◆ 課題の指示:
• 1. 表面処理についての文章のうち、「機械部材に多い金属への表面処」から「表面処理には、さまざまな手法や素材が用いられます。」までの部分を一字一句変えずに引用してください。
• 2. 表面処理についての文章で、選ぶ加工方法を左右する素材の例として挙げられているものは何ですか。
• 3. 表面処理についての文章の最後の文に続けて、その先を書いてください。

表面処理の概要

金属や樹脂、ゴムやセラミックス、木材などの素材表面に、素材の持つ特性とは別の特性を与えることができる技術です。

金属製品についても例外ではなく、塗料を塗ったり特別な処理をしたり、さまざまな加工が施されています。そして、その目的はただ見た目をキレイにするというだけではありません。

機械部材に多い金属への表面処理では、離型性、硬度、潤滑性、耐摩耗性、耐食性、撥水性、美観、電気絶縁性などを求めて【塗装】【めっき】【アルマイト】【溶射などの技術を駆使し、ワーク(基材)を変更することなく、必要な特性を付与することが可能です。

表面処理・コーティングについて、どんな目的・用途で取り入れられているのか、その効果や加工方法などについて紹介します。

表面処理の種類と特徴

表面処理には、さまざまな手法や素材が用いられます。

鉄や鋼、アルミニウムなどの素材によっても選択する加工方法が異なります。

◆ エントリー抜粋:
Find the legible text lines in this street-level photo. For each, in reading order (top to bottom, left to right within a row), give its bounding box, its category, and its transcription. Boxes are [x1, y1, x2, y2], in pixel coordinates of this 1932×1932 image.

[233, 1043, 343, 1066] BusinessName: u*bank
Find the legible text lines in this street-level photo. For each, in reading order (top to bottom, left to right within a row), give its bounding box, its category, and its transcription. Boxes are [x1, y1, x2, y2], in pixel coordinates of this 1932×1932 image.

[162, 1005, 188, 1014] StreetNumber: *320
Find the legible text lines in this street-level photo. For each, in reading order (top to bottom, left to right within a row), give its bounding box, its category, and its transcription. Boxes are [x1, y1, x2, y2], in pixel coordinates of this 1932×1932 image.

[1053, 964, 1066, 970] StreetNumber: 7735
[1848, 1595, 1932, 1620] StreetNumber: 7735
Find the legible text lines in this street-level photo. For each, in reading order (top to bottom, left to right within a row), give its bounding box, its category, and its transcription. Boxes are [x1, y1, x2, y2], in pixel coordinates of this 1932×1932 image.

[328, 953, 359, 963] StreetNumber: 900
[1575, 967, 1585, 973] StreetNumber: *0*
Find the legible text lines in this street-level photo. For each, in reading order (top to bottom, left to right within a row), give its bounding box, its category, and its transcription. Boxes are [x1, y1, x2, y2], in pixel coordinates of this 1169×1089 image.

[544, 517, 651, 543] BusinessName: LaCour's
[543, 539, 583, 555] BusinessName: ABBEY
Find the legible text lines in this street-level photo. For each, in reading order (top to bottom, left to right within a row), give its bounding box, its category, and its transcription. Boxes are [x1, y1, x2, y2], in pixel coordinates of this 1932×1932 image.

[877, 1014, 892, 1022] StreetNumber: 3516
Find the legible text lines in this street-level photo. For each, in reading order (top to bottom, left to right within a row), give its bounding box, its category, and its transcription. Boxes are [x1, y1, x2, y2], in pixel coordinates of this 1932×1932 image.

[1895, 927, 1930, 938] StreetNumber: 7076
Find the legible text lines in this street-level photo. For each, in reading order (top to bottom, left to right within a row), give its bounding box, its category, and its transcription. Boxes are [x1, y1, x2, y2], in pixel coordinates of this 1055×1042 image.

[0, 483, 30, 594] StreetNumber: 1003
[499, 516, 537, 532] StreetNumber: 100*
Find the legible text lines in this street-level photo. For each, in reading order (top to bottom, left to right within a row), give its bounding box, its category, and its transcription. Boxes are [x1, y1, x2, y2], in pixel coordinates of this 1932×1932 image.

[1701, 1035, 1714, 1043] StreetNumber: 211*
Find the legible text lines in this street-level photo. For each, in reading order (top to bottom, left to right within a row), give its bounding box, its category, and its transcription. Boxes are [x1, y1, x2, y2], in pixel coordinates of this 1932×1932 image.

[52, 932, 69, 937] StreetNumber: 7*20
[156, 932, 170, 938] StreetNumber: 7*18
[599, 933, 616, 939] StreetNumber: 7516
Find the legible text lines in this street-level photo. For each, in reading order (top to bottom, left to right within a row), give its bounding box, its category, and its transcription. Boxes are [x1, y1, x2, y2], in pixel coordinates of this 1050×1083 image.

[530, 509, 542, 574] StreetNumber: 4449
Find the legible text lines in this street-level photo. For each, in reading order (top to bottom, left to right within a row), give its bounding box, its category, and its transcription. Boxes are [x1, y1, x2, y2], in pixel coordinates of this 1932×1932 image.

◆ 各課題の解答:
• 1.
機械部材に多い金属への表面処理では、離型性、硬度、潤滑性、耐摩耗性、耐食性、撥水性、美観、電気絶縁性などを求めて【塗装】【めっき】【アルマイト】【溶射などの技術を駆使し、ワーク(基材)を変更することなく、必要な特性を付与することが可能です。

表面処理・コーティングについて、どんな目的・用途で取り入れられているのか、その効果や加工方法などについて紹介します。

表面処理の種類と特徴

表面処理には、さまざまな手法や素材が用いられます。

• 2. 鉄や鋼、アルミニウムなどの素材です。

• 3.
種 類
目 的
塗 装
離型性や耐熱性、耐薬品性、耐食性、耐摩耗性・絶縁性などの機能を付与
防錆や腐食防止
様々な色合いや質感で美観を良くする
溶 射
亜鉛やアルミ、ステンレス材を使用して耐食性を向上
高硬度による、耐摩耗性を向上
比較的簡単に厚膜ができるため、金属の肉盛り、復元などに使用
めっき
素材を金属で被覆することで、耐食性や耐摩耗性を向上
導電性や抗菌性などの機能を付与
装飾として商品価値を高める
アルマイト
染色や着色に適しており、美観を良くし商品価値を高める
元のアルミよりも高硬度にし、耐摩耗性を向上
無色透明のアルミナの被膜でアルミ素材に耐食性や電気絶縁性を付与
エッチング
素材とめっきの密着力を向上させる
印刷製版やネームプレート、金属の薄板に規則正しい模様を施す

めっき

めっきは固体の表面に金属を成膜させる技術のことです。カタカナでメッキと書くことも多く、漢字では鍍金と書きます。自動車の外装をはじめ、様々な製品がめっきにより表面処理が施されています。しかし実際のところは見た目以外の用途にもめっきは多く活用されています。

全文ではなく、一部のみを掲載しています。